*** Selected extract ***

Paul Draper pinpoints the problem such properties would cause for naturalism: "every human being has a special sort of inherent value that no animal has, and every human has an equal amount of this value. Such equality is possible despite the great differences among humans, because the value in question does not supervene on any natural properties. It is a nonnatural property that all (and only) humans possess." The great naturalist philosopher J.L. Mackie, and myriad others, agree.

Unfortunately, to defend naturalism, Draper and Mackie (like Carrier) have to absurdly deny that humans have such unique inherent worth. Carrier even says some animals are more morally valuable than certain humans in virtue of their superior intellect, rationality, etc. But such positions are obviously false. Humans have moral worth not found in animals, regardless of their comparative capabilities, and the failure to recognize this is simply a lack of moral insight.

But since these moral properties obviously do exist in human beings and aren't natural, they must have a supernatural source. And since moral properties exist only in persons, the source of moral properties must be a supernatural person.

The moral order, then, is evidence of a supernatural person who grounds moral truth. Additionally, at least some moral truths are necessary, and thus their foundation must be a necessary being grounding moral facts in all possible worlds.

*** End of Selected extract ***
*** Dataset extract ***

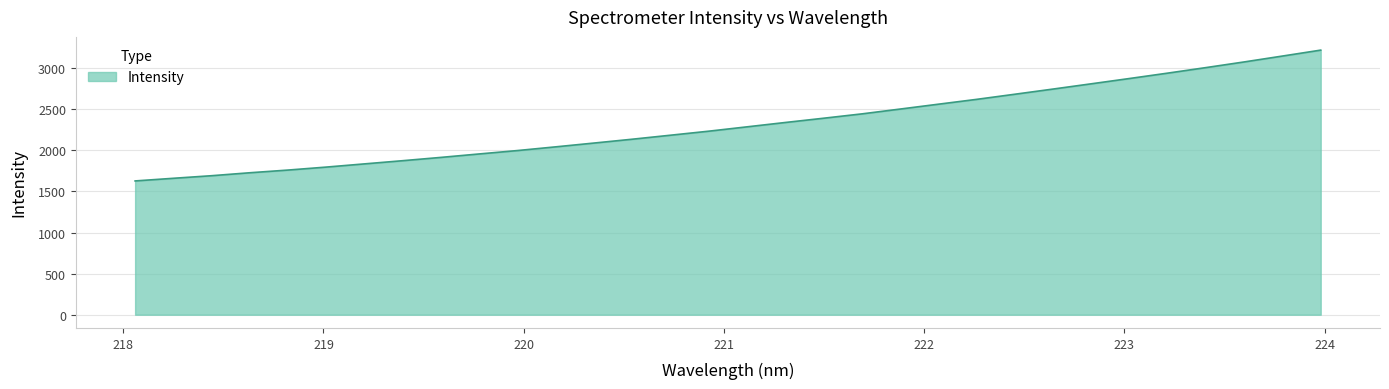

What is the greatest value displayed?

3218.6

*** End of Dataset extract ***

Job 1: Return the part of the passage on naturalism and moral worth starting with "But since these" and going on through "a supernatural person.", word for word.
Job 2: Put this sentence from the passage on naturalism and moral worth into Spanish: "The moral order, then, is evidence of a supernatural person who grounds moral truth."
The material has nothing to do with the passage.

Expected answer 1:
But since these moral properties obviously do exist in human beings and aren't natural, they must have a supernatural source. And since moral properties exist only in persons, the source of moral properties must be a supernatural person.

Expected answer 2: El orden moral, entonces, es evidencia de una persona sobrenatural que fundamenta la verdad moral.